> Problem to work on
Tell how many lines of the data include the word "middle". Nothing but the number belongs in the answer.

> Supplied records
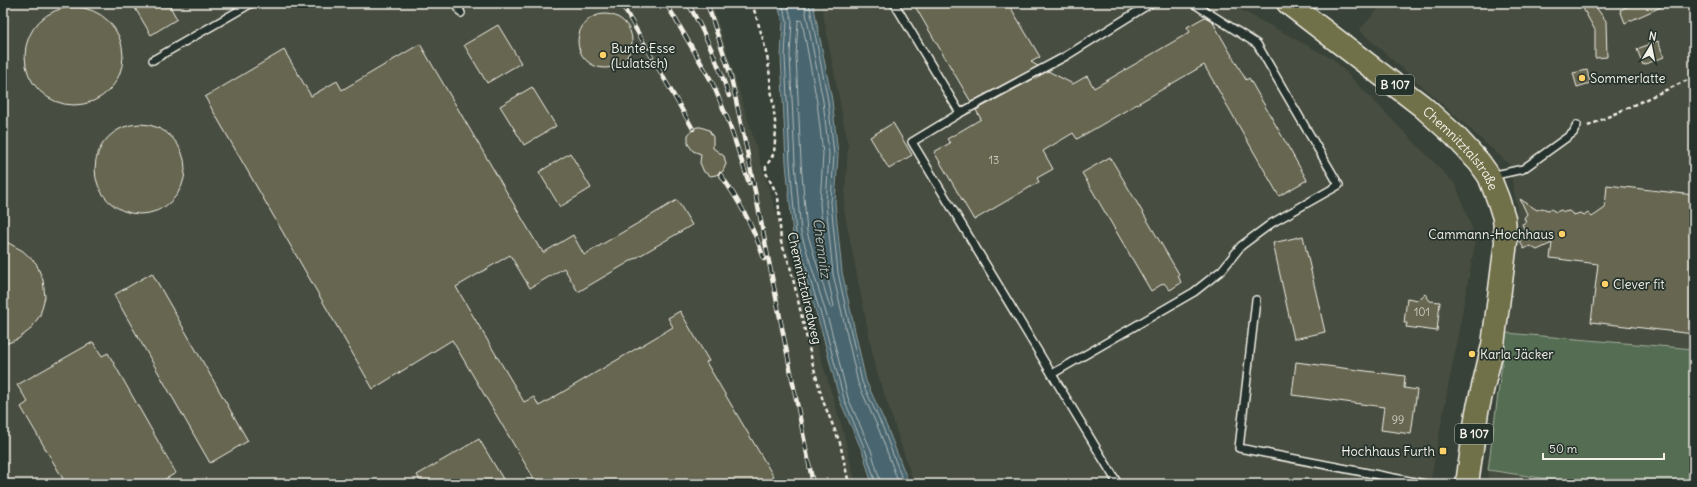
<svg xmlns="http://www.w3.org/2000/svg" width="1697" height="487" font-family="Delius,sans-serif">
  <rect width="100%" height="100%" fill="#394238"/>
  <filter id="ink" filterUnits="userSpaceOnUse"><feTurbulence type="fractalNoise" baseFrequency=".025" numOctaves="2"/><feDisplacementMap in="SourceGraphic" scale="8" xChannelSelector="R" yChannelSelector="G"/><feConvolveMatrix kernelMatrix="1 2 1 2 8 2 1 2 1" color-interpolation-filters="sRGB"/></filter>
  <g filter="url(#ink)">
    <!-- built -->
    <g fill="#464d40">
      <polygon points="3,3 712,3 842,427 856,484 3,484"/>
      <polygon points="821,3 1228,3 1333,59 1456,185 1476,239 1430,484 914,484 875,366 844,210 848,146"/>
      <polygon points="1384,3 1694,3 1694,349 1506,333 1517,207 1509,164 1359,30"/>
      <polygon points="1488,470 1581,484 1487,484"/>
    </g>
    <!-- green -->
    <polygon fill="#556d53" stroke="#a4af9e" points="1506,333 1694,349 1694,484 1581,484 1488,470"/>
    <!-- water -->
    <polygon fill="#49666f" stroke="#8d9e9f" points="777,3 813,3 832,100 838,154 835,203 842,272 866,381 887,427 909,484 872,484 863,453 840,401 822,332 793,235 786,163 781,56 783,22"/>
    <g fill="none" stroke-linecap="round" stroke-linejoin="round">
      <!-- shore -->
      <g stroke="#b0b9b8" stroke-width="1">
        <polyline points="782,3 787,21 785,56 790,163 796,234 826,331 844,399 866,452 876,484"/>
        <polyline points="787,3 792,21 790,56 795,163 801,233 831,329 848,398 871,450 881,484"/>
        <polyline points="804,3 823,101 829,154 826,203 833,274 858,383 879,430 899,484"/>
        <polyline points="809,3 828,101 834,154 831,203 838,273 862,382 883,428 904,484"/>
        <polygon points="799,20 802,21 817,102 823,154 820,204 827,275 834,306 832,308 830,307 807,232 801,162 796,56 798,22"/>
      </g>
    </g>
    <!-- building -->
    <g fill="#666651" stroke="#f4f1e8">
      <polygon points="132,3 168,3 177,19 151,35"/>
      <polygon points="913,3 1008,3 1040,57 1031,62 1038,66 971,102"/>
      <polygon points="1580,3 1593,3 1606,21 1607,57 1595,58 1595,30"/>
      <polygon points="1635,3 1670,3 1625,23 1620,10"/>
      <circle cx="74" cy="56" r="49"/>
      <circle cx="605" cy="41" r="27"/>
      <polygon points="1205,17 1212,21 1246,80 1249,78 1307,180 1279,196 1204,65 1077,139 1073,133 1043,151 1053,169 1037,178 1039,182 974,220 934,152 950,143 947,139 981,119 976,110 1048,71 1073,84 1087,76 1094,88 1190,32 1187,27"/>
      <polygon points="498,25 521,63 487,83 464,45"/>
      <polygon points="1658,41 1664,57 1643,65 1637,49"/>
      <polygon points="420,44 540,249 541,248 543,253 573,235 584,255 677,200 692,225 578,292 564,268 530,288 510,255 456,287 524,402 534,397 539,406 673,327 668,318 680,311 709,361 706,362 778,484 537,484 452,340 373,389 205,97 284,50 311,96 337,81 342,90"/>
      <polygon points="1587,70 1590,83 1577,87 1573,73"/>
      <polygon points="532,87 556,126 524,145 500,106"/>
      <polygon points="893,123 912,155 889,169 870,137"/>
      <circle cx="140" cy="169" r="45"/>
      <polygon points="697,127 701,127 709,130 713,137 713,148 724,156 726,164 723,171 720,174 711,176 704,172 700,163 701,154 693,151 688,144 688,135 693,129"/>
      <polygon points="570,153 591,188 560,207 539,172"/>
      <polygon points="1110,157 1179,274 1178,275 1181,283 1170,290 1164,283 1151,291 1082,173"/>
      <polygon points="1607,185 1694,195 1694,334 1591,322 1598,264 1550,258 1552,243 1537,250 1530,246 1524,249 1519,239 1525,231 1522,224 1526,222 1524,218 1527,214 1520,199 1537,210 1542,208 1548,210 1551,209 1556,212 1561,210 1564,212 1569,211 1574,215 1580,213 1585,215 1588,213 1592,217 1605,208"/>
      <polygon points="1303,236 1325,332 1294,339 1273,243"/>
      <polygon points="3,240 23,251 36,263 43,280 45,297 40,315 31,329 18,339 3,345"/>
      <polygon points="152,273 248,441 210,463 114,295"/>
      <polygon points="1425,294 1430,301 1440,302 1437,331 1406,327 1407,323 1404,323 1407,298 1418,300"/>
      <polygon points="93,342 102,356 108,353 176,473 157,484 66,484 21,407 28,402 17,385"/>
      <polygon points="1296,362 1405,376 1404,388 1417,390 1411,434 1381,430 1384,407 1292,395"/>
      <polygon points="479,439 506,484 422,484 417,475"/>
    </g>
    <g fill="none" stroke-linecap="round" stroke-linejoin="round">
      <!-- lane casing -->
      <g stroke="#f4f1e8" stroke-width="10">
        <g id="lane">
          <polyline points="456,3 461,13"/>
          <polyline points="894,3 960,113 912,142 1118,484"/>
          <polyline points="153,60 252,3"/>
          <polyline points="960,113 1066,56 1151,3"/>
          <polyline points="1491,176 1523,169 1573,133 1577,125"/>
          <polyline points="1256,300 1239,448 1425,484"/>
          <polyline points="1052,374 1194,292 1222,270 1241,246 1249,240 1272,223 1339,185 1257,44 1193,3"/>
        </g>
      </g>
      <!-- primary casing -->
      <g stroke="#f4f1e8" stroke-width="25">
        <g id="primary">
          <path id="s1" d="M1288,3L1422,106L1455,136L1479,162L1489,176L1498,199L1504,218L1506,242L1493,345L1477,412L1467,484"/>
        </g>
      </g>
      <!-- path -->
      <g stroke="#f4f1e8" stroke-width="2.5" stroke-dasharray="4 3" stroke-linecap="butt">
        <polyline points="752,3 763,39 768,61 776,130 774,153 766,167 766,173 778,196 781,242 790,266 813,365 823,401 840,443 849,484"/>
        <polyline points="1588,126 1694,77"/>
      </g>
      <!-- lane -->
      <use href="#lane" stroke="#26332d" stroke-width="7"/>
      <!-- primary -->
      <use href="#primary" stroke="#6f704a" stroke-width="22"/>
      <!-- rail casing -->
      <g stroke="#f4f1e8" stroke-width="4.5">
        <g id="rail">
          <polyline points="621,3 693,129"/>
          <polyline points="666,3 712,82 728,120 749,183"/>
          <path d="M688,3C705,33 719,64 729,96"/>
          <polyline points="707,3 730,73 747,151 813,484"/>
          <path d="M720,174C739,200 754,228 764,259"/>
        </g>
      </g>
      <!-- rail -->
      <use href="#rail" stroke="#26332d" stroke-width="3" stroke-dasharray="9" stroke-linecap="butt"/>
    </g>
  </g>
  <!-- markers -->
  <g fill="#ffd166" stroke="#26332d" stroke-width="1.5">
    <circle cx="603" cy="55" r="4"/>
    <circle cx="1582" cy="78" r="4"/>
    <circle cx="1562" cy="234" r="4"/>
    <circle cx="1605" cy="284" r="4"/>
    <circle cx="1472" cy="354" r="4"/>
    <rect x="1439" y="447" width="8" height="8" rx="2"/>
  </g>
  <g text-anchor="middle" stroke-width="3.5" stroke-linejoin="round" paint-order="stroke">
    <!-- number labels -->
    <g font-size="11" fill="#d0cec2">
      <text x="994" y="164">13</text>
      <text x="1422" y="316">101</text>
      <text x="1398" y="424">99</text>
    </g>
    <!-- shield labels -->
    <g fill="#26332d" stroke="#b6b8b0" stroke-width="1">
      <rect x="1376" y="75" width="38" height="20" rx="3"/>
      <rect x="1455" y="424" width="38" height="20" rx="3"/>
    </g>
    <g font-size="12" font-weight="bold" fill="#f4f1e8">
      <text x="1395" y="89">B 107</text>
      <text x="1474" y="438">B 107</text>
    </g>
    <!-- poi labels -->
    <g font-size="13" fill="#f4f1e8" stroke="#26332d" text-anchor="start">
      <text x="611" y="53">Bunte Esse<tspan x="611" dy="15">(Lulatsch)</tspan></text>
      <text x="1590" y="83">Sommerlatte</text>
      <text x="1554" y="239" text-anchor="end">Cammann-Hochhaus</text>
      <text x="1613" y="289">Clever fit</text>
      <text x="1480" y="359">Karla Jäcker</text>
      <text x="1435" y="456" text-anchor="end">Hochhaus Furth</text>
    </g>
    <!-- street labels -->
    <g font-size="13" fill="#f4f1e8" stroke="#26332d">
      <text dy="5" stroke="none"><textPath href="#s1" startOffset="227">Chemnitztalstraße</textPath></text>
      <text transform="translate(805 288) rotate(77)" y="5">Chemnitztalradweg</text>
    </g>
    <!-- water labels -->
    <g font-size="14" font-style="italic" fill="#b0b9b8" stroke="#26332d">
      <text transform="translate(822 248) rotate(82)" y="5">Chemnitz</text>
    </g>
  </g>
  <!-- margin -->
  <rect width="1697" height="487" fill="none" stroke="#26332d" stroke-width="16"/>
  <rect x="8" y="8" width="1681" height="471" fill="none" stroke="#f4f1e8" stroke-width="1.5" filter="url(#ink)"/>
  <!-- north arrow -->
  <g transform="translate(1651 46) rotate(10)" stroke="#26332d" stroke-width="3" paint-order="stroke">
  <path d="M0-3L7 15L0 10L-7 15Z" fill="#f4f1e8"/>
  <text y="-6" font-size="11" font-weight="bold" text-anchor="middle" fill="#f4f1e8">N</text>
  </g>
  <!-- scale -->
  <path d="M1543 453v6h121v-6" fill="none" stroke="#f4f1e8" stroke-width="2"/>
  <text x="1549" y="453" font-size="12" fill="#f4f1e8" stroke="#26332d" stroke-width="3" paint-order="stroke">50 m</text>
</svg>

> Solution for this task
2